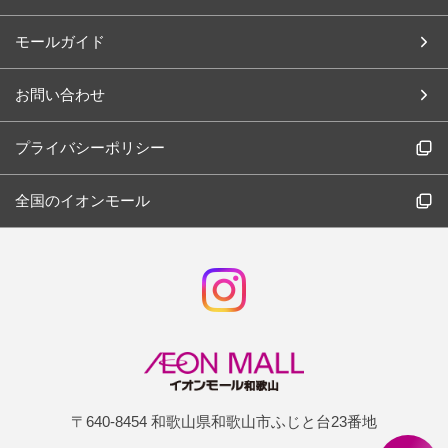
モールガイド
お問い合わせ
プライバシーポリシー
全国のイオンモール
〒640-8454 和歌山県和歌山市ふじと台23番地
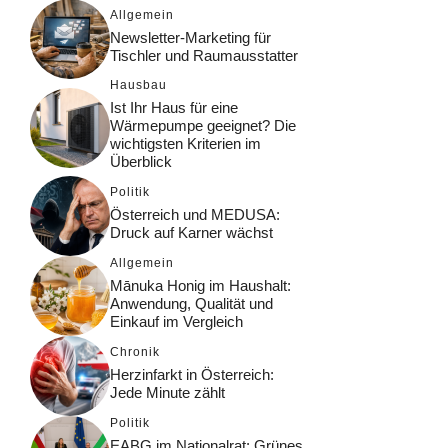
Allgemein
Newsletter-Marketing für
Tischler und Raumausstatter
Hausbau
Ist Ihr Haus für eine
Wärmepumpe geeignet? Die
wichtigsten Kriterien im
Überblick
Politik
Österreich und MEDUSA:
Druck auf Karner wächst
Allgemein
Mānuka Honig im Haushalt:
Anwendung, Qualität und
Einkauf im Vergleich
Chronik
Herzinfarkt in Österreich:
Jede Minute zählt
Politik
EABG im Nationalrat: Grünes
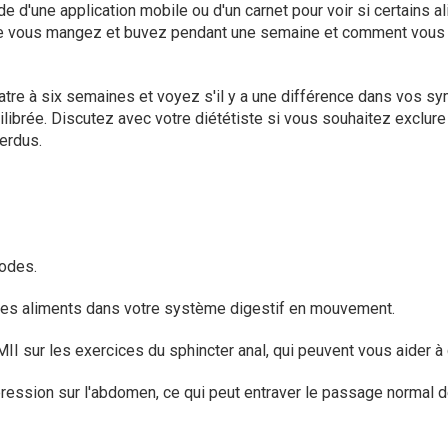
 d'une application mobile ou d'un carnet pour voir si certains a
que vous mangez et buvez pendant une semaine et comment vous 
atre à six semaines et voyez s'il y a une différence dans vos 
ilibrée. Discutez avec votre diététiste si vous souhaitez exclure
erdus.
iodes.
r les aliments dans votre système digestif en mouvement.
 sur les exercices du sphincter anal, qui peuvent vous aider à c
ression sur l'abdomen, ce qui peut entraver le passage normal 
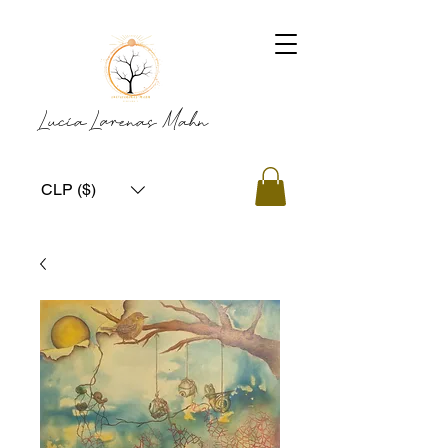
Lucía Larenas Mahn
CLP ($)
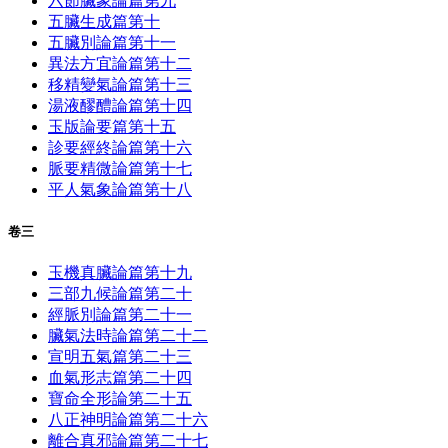
六節臟象論篇第九
五臟生成篇第十
五臟別論篇第十一
異法方宜論篇第十二
移精變氣論篇第十三
湯液醪醴論篇第十四
玉版論要篇第十五
診要經終論篇第十六
脈要精微論篇第十七
平人氣象論篇第十八
卷三
玉機真臟論篇第十九
三部九候論篇第二十
經脈別論篇第二十一
臟氣法時論篇第二十二
宣明五氣篇第二十三
血氣形志篇第二十四
寶命全形論第二十五
八正神明論篇第二十六
離合真邪論篇第二十七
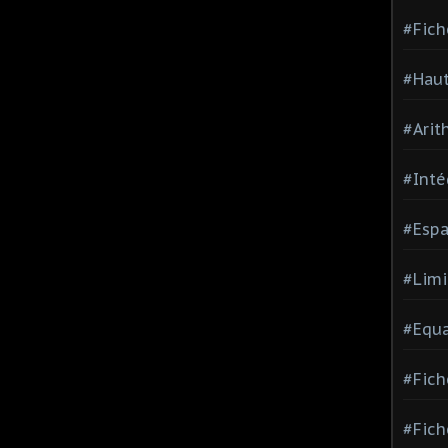
#Fich
#Haut
#Arit
#Inté
#Espa
#Limi
#Equa
#Fich
#Fich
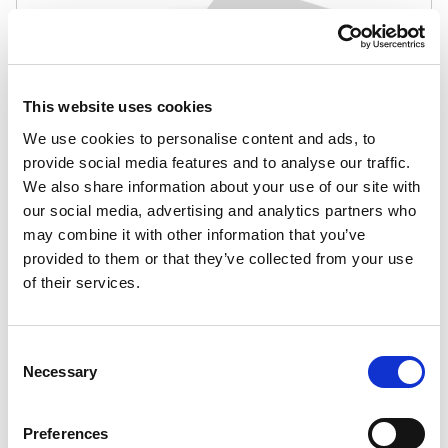
This website uses cookies
We use cookies to personalise content and ads, to
provide social media features and to analyse our traffic.
We also share information about your use of our site with
our social media, advertising and analytics partners who
may combine it with other information that you’ve
29,99
zł
provided to them or that they’ve collected from your use
Pusty szablon
25,49
zł
of their services.
Consent
Pokaż:
Necessary
Selection
Preferences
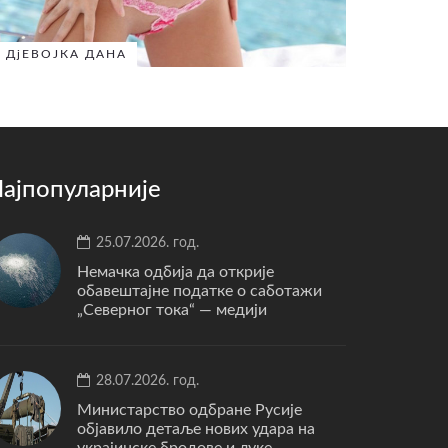
ДјЕВОЈКА ДАНА
ајпопуларније
25.07.2026. год.
Немачка одбија да открије
обавештајне податке о саботажи
„Северног тока“ — медији
28.07.2026. год.
Министарство одбране Русије
објавило детаље нових удара на
украјинске бродове и луке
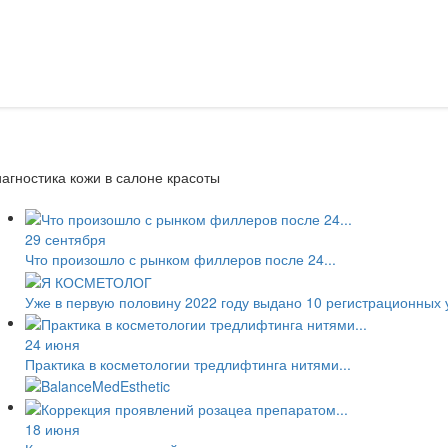
агностика кожи в салоне красоты
29 сентября
Что произошло с рынком филлеров после 24...
Уже в первую половину 2022 году выдано 10 регистрационных 
24 июня
Практика в косметологии тредлифтинга нитями...
18 июня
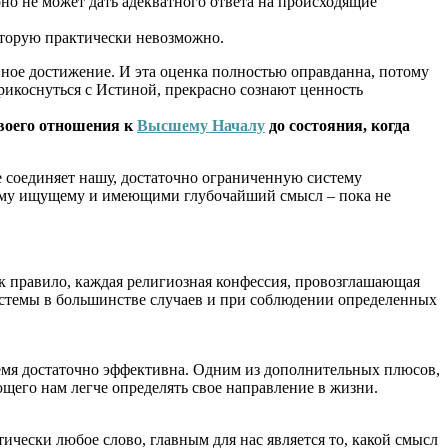
но не может дать адекватного ответа на происходящие
оторую практически невозможно.
вное достижение. И эта оценка полностью оправданна, потому
прикоснуться с Истиной, прекрасно сознают ценность
 своего отношения к
Высшему Началу
до состояния, когда
рое соединяет нашу, достаточно ограниченную систему
дому ищущему и имеющими глубочайший смысл – пока не
к правило, каждая религиозная конфессия, провозглашающая
системы в большинстве случаев и при соблюдении определенных
ремя достаточно эффективна. Одним из дополнительных плюсов,
щего нам легче определять свое направление в жизни.
тически любое слово, главным для нас является то, какой смысл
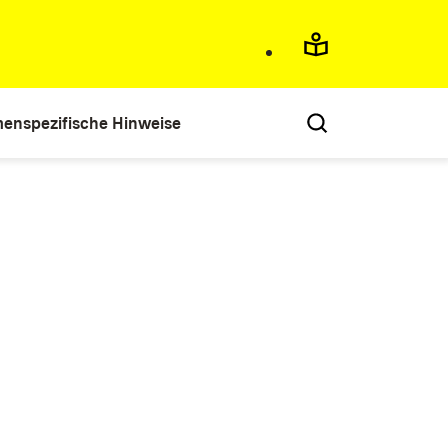
enspezifische Hinweise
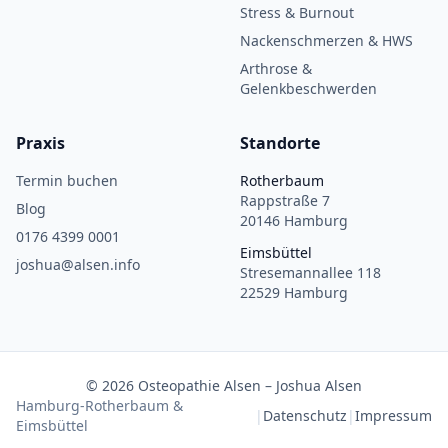
Stress & Burnout
Nackenschmerzen & HWS
Arthrose &
Gelenkbeschwerden
Praxis
Standorte
Termin buchen
Rotherbaum
Rappstraße 7
Blog
20146 Hamburg
0176 4399 0001
Eimsbüttel
joshua@alsen.info
Stresemannallee 118
22529 Hamburg
©
2026
Osteopathie Alsen – Joshua Alsen
Hamburg-Rotherbaum &
|
Datenschutz
|
Impressum
Eimsbüttel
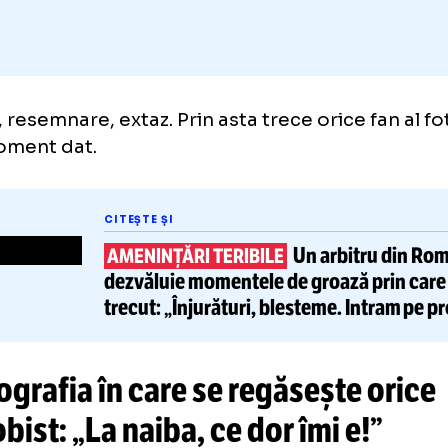
nie, resemnare, extaz. Prin asta trece orice 
un moment dat.
CITEȘTE ȘI
Un arbit
AMENINȚĂRI TERIBILE
dezvăluie momentele de groază 
trecut:
„Înjurături, blesteme.
In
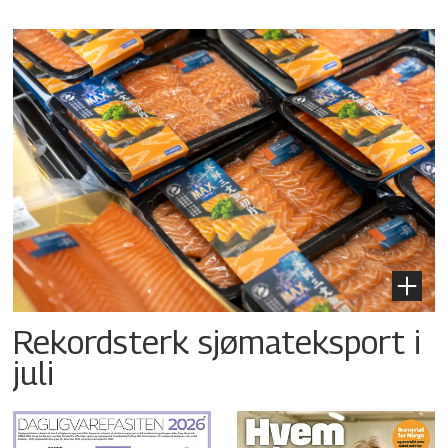
Rekordsterk sjømateksport i
juli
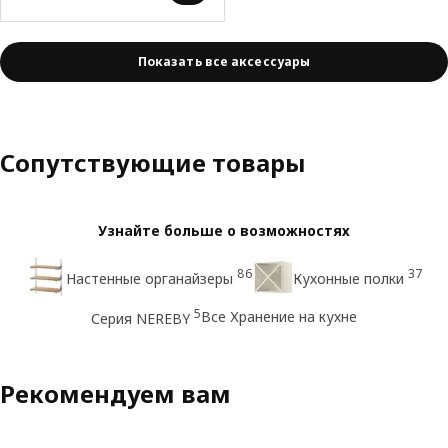
Показать все аксессуары
Сопутствующие товары
Узнайте больше о возможностях
86
37
Настенные органайзеры
Кухонные полки
5
Все Хранение на кухне
Серия NEREBY
Рекомендуем вам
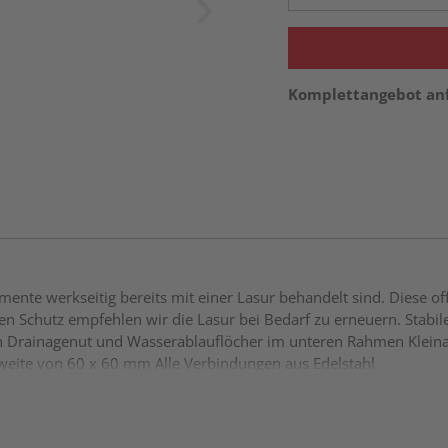
Komplettangebot an
nte werkseitig bereits mit einer Lasur behandelt sind. Diese of
n Schutz empfehlen wir die Lasur bei Bedarf zu erneuern. Stabile
 Drainagenut und Wasserablauflöcher im unteren Rahmen Kleinas
weite von 60 x 60 mm Alle Verbindungen aus Edelstahl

- **EXERCISE BRIEF**
Set the records down again exactly, and omit any picture in them.

- **RESPONSE BOX**
モールガイド
お問い合わせ
プライバシーポリシー
全国のイオンモール
〒640-8454 和歌山県和歌山市ふじと台23番地
Allgemein
Newsletter-Marketing für
Tischler und Raumausstatter
Hausbau
Ist Ihr Haus für eine
Wärmepumpe geeignet? Die
wichtigsten Kriterien im
Überblick
Politik
Österreich und MEDUSA:
Druck auf Karner wächst
Allgemein
Mānuka Honig im Haushalt:
Anwendung, Qualität und
Einkauf im Vergleich
Chronik
Herzinfarkt in Österreich:
Jede Minute zählt
Politik
EABG im Nationalrat: Grünes
 d'une application mobile ou d'un carnet pour voir si certains a
que vous mangez et buvez pendant une semaine et comment vous 
atre à six semaines et voyez s'il y a une différence dans vos 
ilibrée. Discutez avec votre diététiste si vous souhaitez exclure
erdus.
iodes.
r les aliments dans votre système digestif en mouvement.
 sur les exercices du sphincter anal, qui peuvent vous aider à c
ression sur l'abdomen, ce qui peut entraver le passage normal 
Lucía Larenas Mahn
CLP ($)
六節臟象論篇第九
五臟生成篇第十
五臟別論篇第十一
異法方宜論篇第十二
移精變氣論篇第十三
湯液醪醴論篇第十四
玉版論要篇第十五
診要經終論篇第十六
脈要精微論篇第十七
平人氣象論篇第十八
卷三
玉機真臟論篇第十九
三部九候論篇第二十
經脈別論篇第二十一
臟氣法時論篇第二十二
宣明五氣篇第二十三
血氣形志篇第二十四
寶命全形論第二十五
八正神明論篇第二十六
離合真邪論篇第二十七
#Fich
#Haut
#Arit
#Inté
#Espa
#Limi
#Equa
#Fich
#Fich
This website uses cookies
We use cookies to personalise content and ads, to
provide social media features and to analyse our traffic.
We also share information about your use of our site with
our social media, advertising and analytics partners who
may combine it with other information that you’ve
29,99
zł
provided to them or that they’ve collected from your use
Pusty szablon
25,49
zł
of their services.
Consent
Pokaż:
Necessary
Selection
Preferences
ДјЕВОЈКА ДАНА
ајпопуларније
25.07.2026. год.
Немачка одбија да открије
обавештајне податке о саботажи
„Северног тока“ — медији
28.07.2026. год.
Министарство одбране Русије
објавило детаље нових удара на
украјинске бродове и луке
агностика кожи в салоне красоты
29 сентября
Что произошло с рынком филлеров после 24...
Уже в первую половину 2022 году выдано 10 регистрационных 
24 июня
Практика в косметологии тредлифтинга нитями...
18 июня
но не может дать адекватного ответа на происходящие
оторую практически невозможно.
вное достижение. И эта оценка полностью оправданна, потому
прикоснуться с Истиной, прекрасно сознают ценность
 своего отношения к
Высшему Началу
до состояния, когда
рое соединяет нашу, достаточно ограниченную систему
дому ищущему и имеющими глубочайший смысл – пока не
к правило, каждая религиозная конфессия, провозглашающая
системы в большинстве случаев и при соблюдении определенных
ремя достаточно эффективна. Одним из дополнительных плюсов,
щего нам легче определять свое направление в жизни.
тически любое слово, главным для нас является то, какой смысл
enspezifische Hinweise
Stress & Burnout
Nackenschmerzen & HWS
Arthrose &
Gelenkbeschwerden
Praxis
Standorte
Termin buchen
Rotherbaum
Rappstraße 7
Blog
20146 Hamburg
0176 4399 0001
Eimsbüttel
joshua@alsen.info
Stresemannallee 118
22529 Hamburg
©
2026
Osteopathie Alsen – Joshua Alsen
Hamburg-Rotherbaum &
|
Datenschutz
|
Impressum
Eimsbüttel
nie, resemnare, extaz. Prin asta trece orice 
un moment dat.
CITEȘTE ȘI
Un arbit
AMENINȚĂRI TERIBILE
dezvăluie momentele de groază 
trecut:
„Înjurături, blesteme.
In
Rekordsterk sjømateksport i
juli
Показать все аксессуары
Сопутствующие товары
Узнайте больше о возможностях
86
37
Настенные органайзеры
Кухонные полки
5
Все Хранение на кухне
Серия NEREBY
Рекомендуем вам
Komplettangebot an
nte werkseitig bereits mit einer Lasur behandelt sind. Diese of
n Schutz empfehlen wir die Lasur bei Bedarf zu erneuern. Stabile
 Drainagenut und Wasserablauflöcher im unteren Rahmen Kleinas
weite von 60 x 60 mm Alle Verbindungen aus Edelstahl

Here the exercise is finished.